If it is, it’s a funny sort of one, though Norton is fairly remarkable as a man on a mission – to deceive almost everyone he comes into contact with.

The thing to bear in mind through the length of this familiar and yet bizarre film is that it’s pretty much all true. As the film opens, it’s 1993, the IRA bombing campaign on Britain is at full spate and Norton’s Robert Freegard is working undercover as a barman, recruiting students at an agricultural college to infiltrate what he assures them is a terrorist cell operating out of this out-of-the-way, low-profile educational establishment. Fertiliser is one of the raw materials for bomb-making, you see.

The story moves on to nine years later. Sophie (Marisa Abela), one of the women he recruited in 1993, is still working for Freegard, deep undercover, moving on from one assignment to the next, still freelance, the elusive MI5 permanent position still being dangled in front of her by her handler.

But Freegard is not what he seems. In what is presented as a shock reveal but was the basis of the entire publicity push behind this film, it turns out that Freegard is a conman. Not even the titular rogue agent, in fact, just a guy who likes to play at dressing up, particularly if a pretty woman is part of the fantasy.

Which takes us into the meat of the film. Robert’s latest mark, who he meets while working “undercover” selling high-end classic cars to people with too much money. Alice (Gemma Arterton) is a capable, dynamic, suited-and-booted lawyer at a take-no-prisoners firm dealing in high-end clients and the sort of hot young woman a handsome guy like Robert might tilt his hat at. She’s also someone it’s best not to mess with, someone who’s doing background checks on Robert even before she really has fully grounded suspicions about him.

If part one is Robert dealing from the bottom of his pack, part two is Alice doing the same with hers. Payback.

Supplied data:
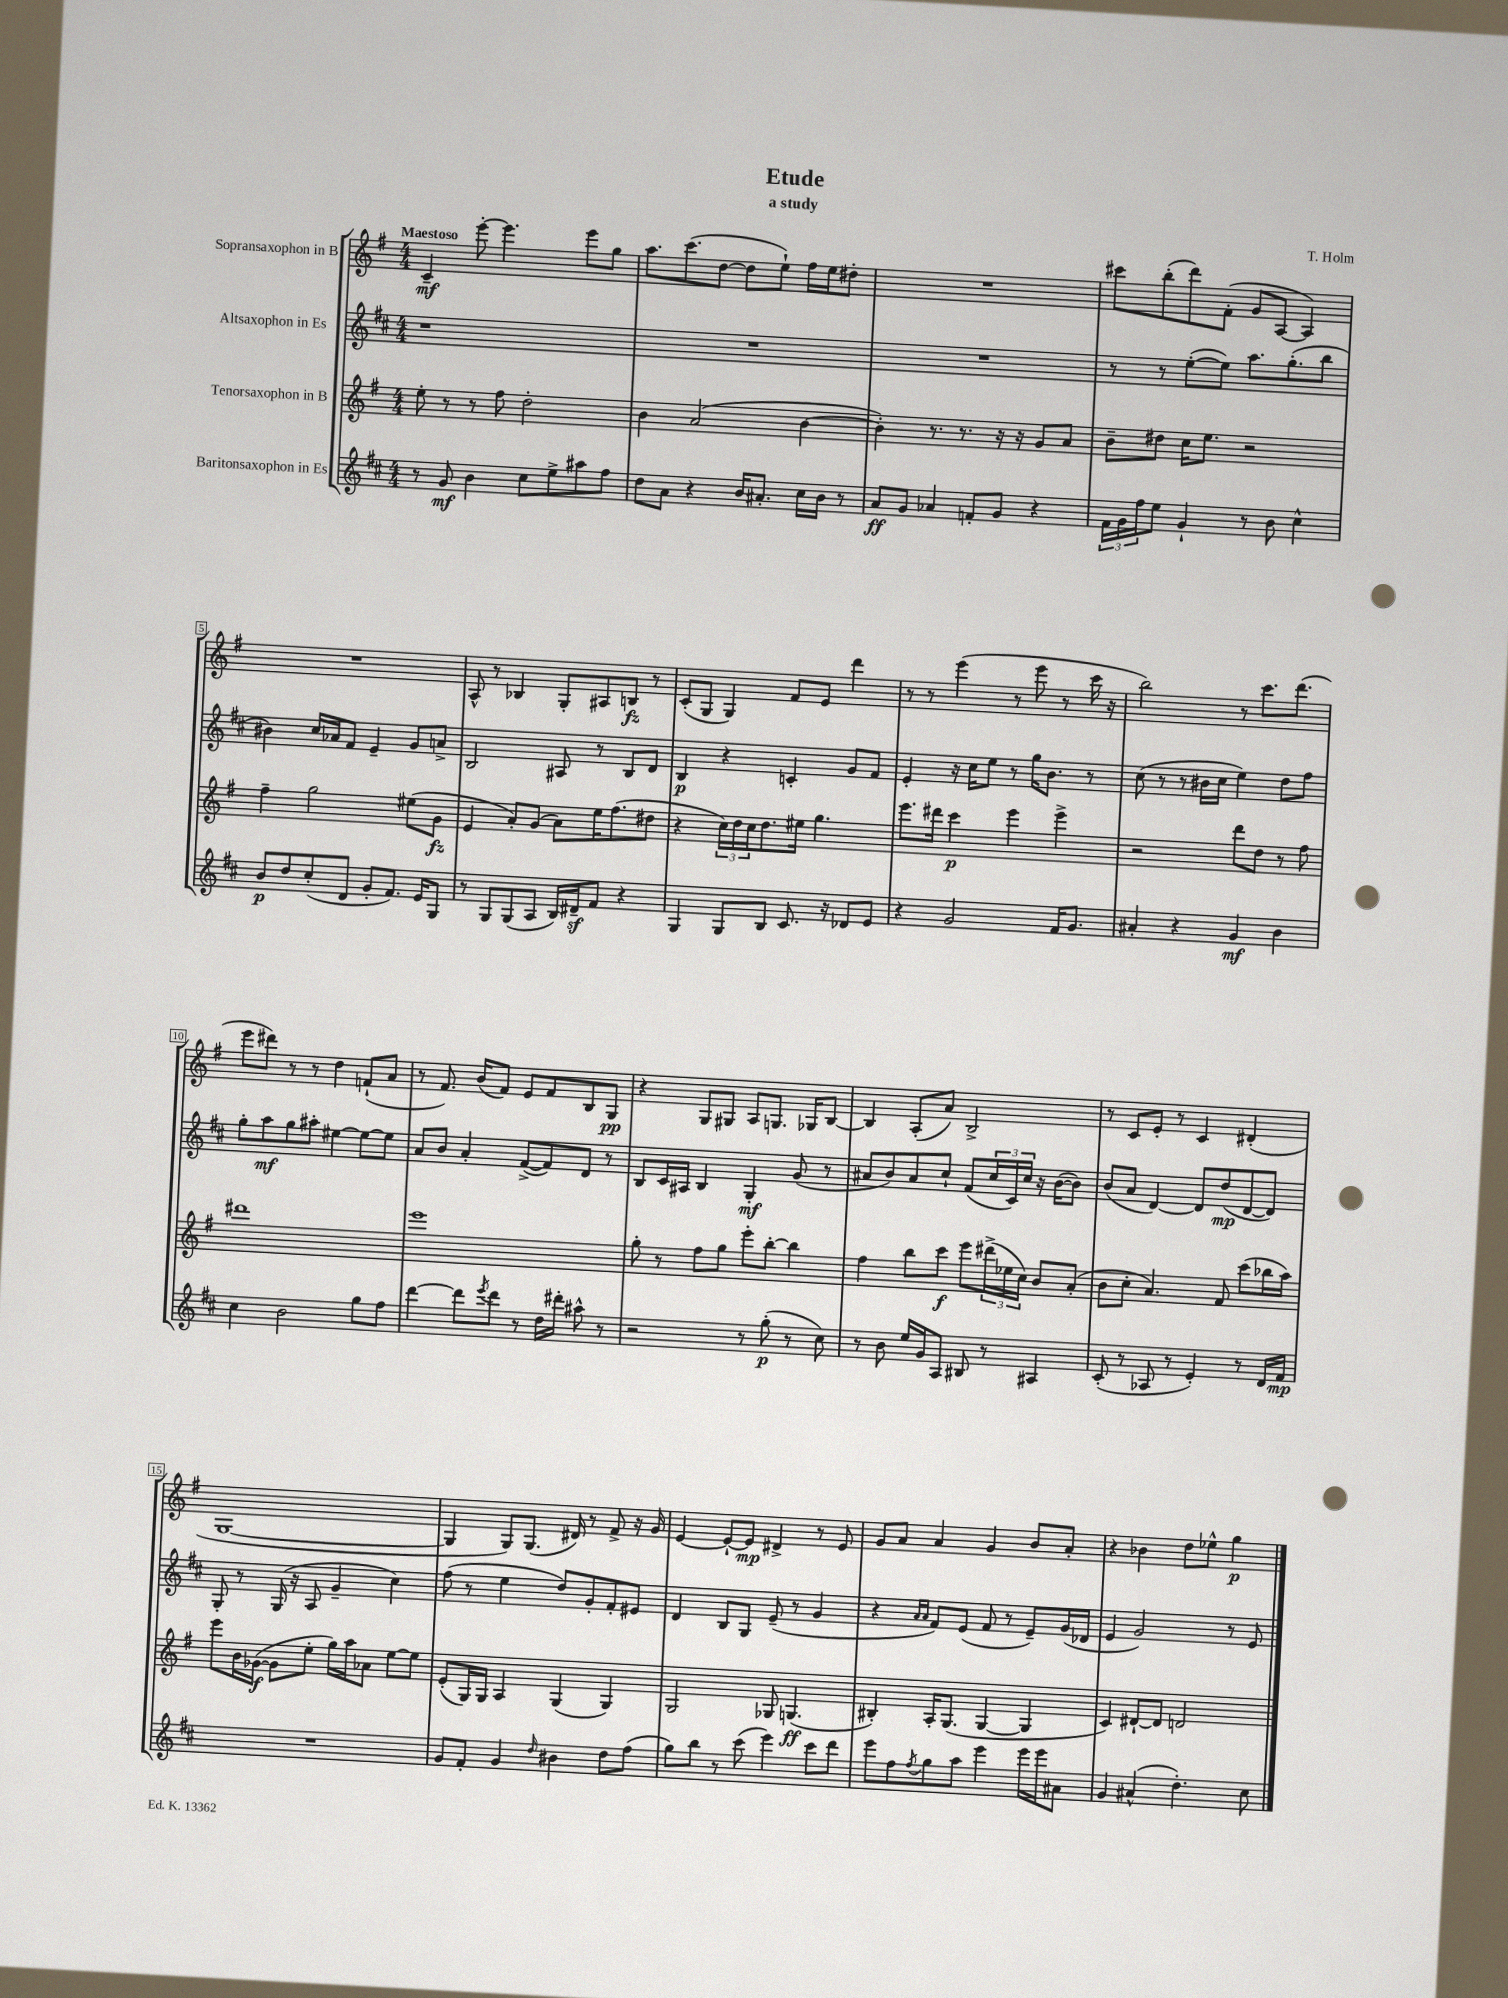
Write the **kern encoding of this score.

Problems:
• a. Echo the film review from "But Freegard is" to "of the fantasy.".
• b. Name every character in the film review, giving each name as the review does.
The listing comes from a separate source and has nothing to do with the film review.

Full answers:
• a.
But Freegard is not what he seems. In what is presented as a shock reveal but was the basis of the entire publicity push behind this film, it turns out that Freegard is a conman. Not even the titular rogue agent, in fact, just a guy who likes to play at dressing up, particularly if a pretty woman is part of the fantasy.

• b. Robert Freegard, Sophie, Alice